Among firms with $10 million to $500 million in yearly revenues, 165 education and training firms that were sold last year changed hands for an average of nearly 13 times earnings, before interest, taxes, and amortization and depreciation. That's up from seven times earnings in 2012, according to Capstone Partners LLC of Boston, which advises companies for sale and collects business-sale data.

Health and medical small-business prices, by contrast, have been nearly flat in recent years. Almost 1,600 medical- and health-related firms tracked by Capstone sold for an average of about 9.4 times earnings last year. That's little changed from prices in 2012, while for other service-sector companies, sales premiums have risen.

Why are investors paying extra for education firms? With U.S. unemployment below 5 percent and companies complaining they can't find computer-literate workers, "businesses are now looking for training solutions to strengthen, retain, and provide growth opportunities for their workforce," Jacob Voorhees, a Capstone managing director, told Capstone clients in a recent report.

Corporate hiring departments, which have cut back direct worker-training programs, have been hiring tech-savvy training firms to sort applicants and prep new staff. The training firms' growth has lately attracted wealthy buyout funds. In one of the larger deals, a group headed by Blackstone Partners LLC in April paid $2 billion in equity and debt for Massachusetts-based Ascend Learning, which focuses on medical-industry education and test prep.

Voorhees listed 25 recent "e-learning, corporate, and professional training" mergers and acquisitions, with targets in 13 states and two Canadian provinces. Buyers ranged from large private-equity funds, to other private education companies, to a radio station. Malvern-based American Institute for Chartered Property Casualty Underwriters purchased Wyoming-based Polestar Performance Programs Inc. for an undisclosed sum, to provide sales training. The only Pennsylvania firm on the list, the biotech/pharma/medical-device training company Learnaboutgmp, based in Schnecksville, Lehigh County, was purchased by Azzur Group LLC.

Investors have come to believe that digitally enabled for-profit education providers are to competing public education systems what ride-hailing giant Uber is to old-fashioned cab companies — a much more connected, better-targeted, and efficient service, said Andrew T. Greenberg, a Philadelphia investment banker  at Fairmount Partners and chief executive of GF Data Resources, which supplies deal data to Capstone and other deal advisers.

That doesn't mean all start-ups in the sector are a good bet, Greenberg added. Like Uber, private-education companies have attracted investors, both "for the superior execution on market opportunities and the hubristic overreaches," he told me. There have been "lots of hits in for-profit training, but lots of misses as well. The lofty valuations reflect the hits."
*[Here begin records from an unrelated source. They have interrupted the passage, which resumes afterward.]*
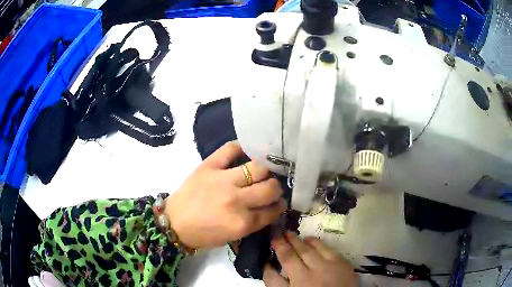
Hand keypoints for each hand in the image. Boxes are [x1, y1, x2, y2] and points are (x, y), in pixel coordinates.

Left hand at [165, 141, 286, 248]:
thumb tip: (270, 206)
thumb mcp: (232, 236)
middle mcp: (236, 200)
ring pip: (258, 167)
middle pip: (270, 187)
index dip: (280, 205)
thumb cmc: (203, 234)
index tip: (280, 202)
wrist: (174, 222)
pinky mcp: (209, 166)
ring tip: (262, 171)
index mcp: (242, 222)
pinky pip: (230, 149)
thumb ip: (253, 222)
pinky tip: (247, 151)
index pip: (273, 210)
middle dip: (276, 188)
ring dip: (265, 170)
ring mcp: (222, 180)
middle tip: (271, 187)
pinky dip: (241, 147)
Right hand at [264, 232, 356, 286]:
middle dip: (280, 245)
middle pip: (289, 257)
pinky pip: (325, 248)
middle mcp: (306, 278)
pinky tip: (309, 239)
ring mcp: (325, 269)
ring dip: (296, 241)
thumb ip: (281, 285)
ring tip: (289, 234)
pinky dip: (316, 242)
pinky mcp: (341, 263)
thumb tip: (271, 270)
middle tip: (275, 235)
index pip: (272, 276)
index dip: (266, 266)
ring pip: (306, 250)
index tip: (264, 258)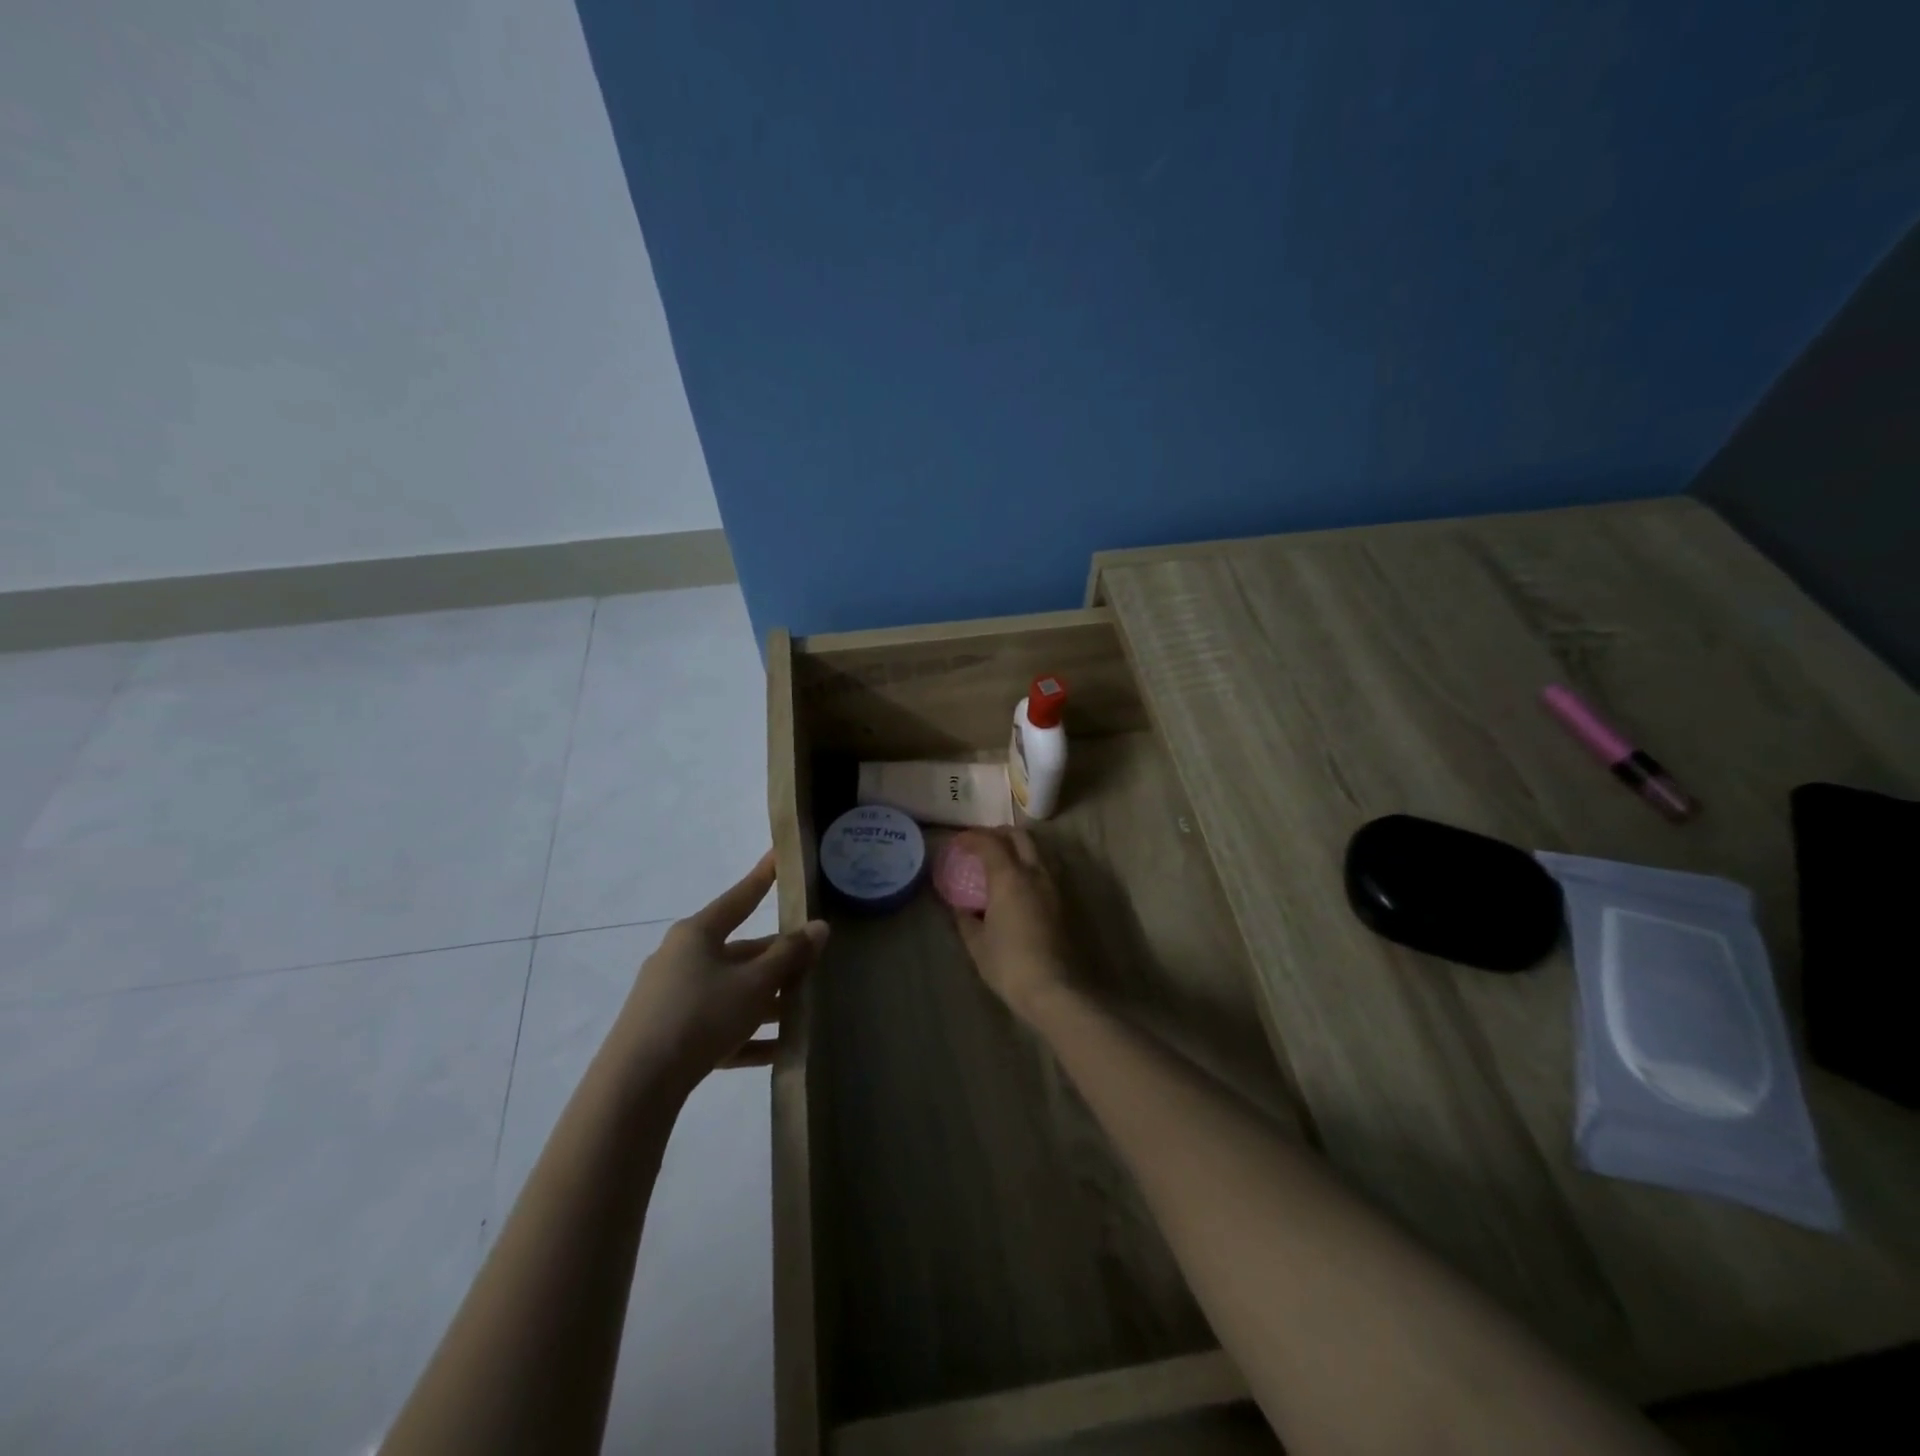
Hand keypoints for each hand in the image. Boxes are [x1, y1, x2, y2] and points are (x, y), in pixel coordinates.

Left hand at [612, 851, 828, 1089]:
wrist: (636, 1086)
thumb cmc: (700, 1015)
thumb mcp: (754, 983)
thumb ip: (789, 955)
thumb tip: (819, 927)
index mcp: (697, 935)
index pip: (739, 898)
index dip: (762, 878)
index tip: (778, 857)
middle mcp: (682, 959)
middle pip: (740, 951)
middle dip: (777, 959)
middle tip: (813, 961)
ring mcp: (673, 998)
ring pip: (732, 991)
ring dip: (767, 1001)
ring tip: (804, 1011)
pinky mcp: (670, 1035)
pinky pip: (719, 1026)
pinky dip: (748, 1034)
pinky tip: (779, 1051)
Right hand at [949, 829, 1076, 1024]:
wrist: (1055, 988)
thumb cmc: (1009, 964)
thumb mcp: (977, 943)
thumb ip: (965, 919)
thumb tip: (960, 907)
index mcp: (1010, 876)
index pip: (990, 842)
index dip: (972, 837)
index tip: (958, 842)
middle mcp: (1035, 873)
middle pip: (1020, 836)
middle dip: (999, 834)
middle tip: (981, 844)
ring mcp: (1054, 886)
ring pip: (1037, 851)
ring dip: (1018, 848)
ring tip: (1000, 863)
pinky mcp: (1064, 902)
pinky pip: (1045, 870)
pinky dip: (1029, 866)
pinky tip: (1017, 886)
In the early 2010s, after the Obama administration's expansion of Medicaid, health and medical firms attracted higher bids relative to most other service sectors. But since then, with cost concerns pressuring medical companies, other sectors — business services, consumer products, and government and defense companies, which formerly trailed medical and health services — have been sold at increasing prices and now command price-to-earnings premiums similar to health and medical deals.

Companies in all those service sectors tended to sell at higher prices than small manufacturing firms, which sold last year for about 7.9 times earnings. Family-owned factories, with higher facilities and materials costs, have consistently attracted lower offers than service firms in Capstone's database.

Only software tech and telecom companies tend to sell at higher premiums than education and training firms compared with profits. Indeed, since small tech firms often spend heavily on engineering and marketing so they can grow quickly and attract investors, they frequently aren't profitable. So small-tech firm valuations are typically measured against company sales, rather than profits. Tech companies have sold at roughly three times sales over the last five years, Capstone found.

Small-company sales in general hit a lull immediately after last fall's presidential election. That included a slowdown in education firm sales volume, if not in prices, Capstone's Voorhees noted.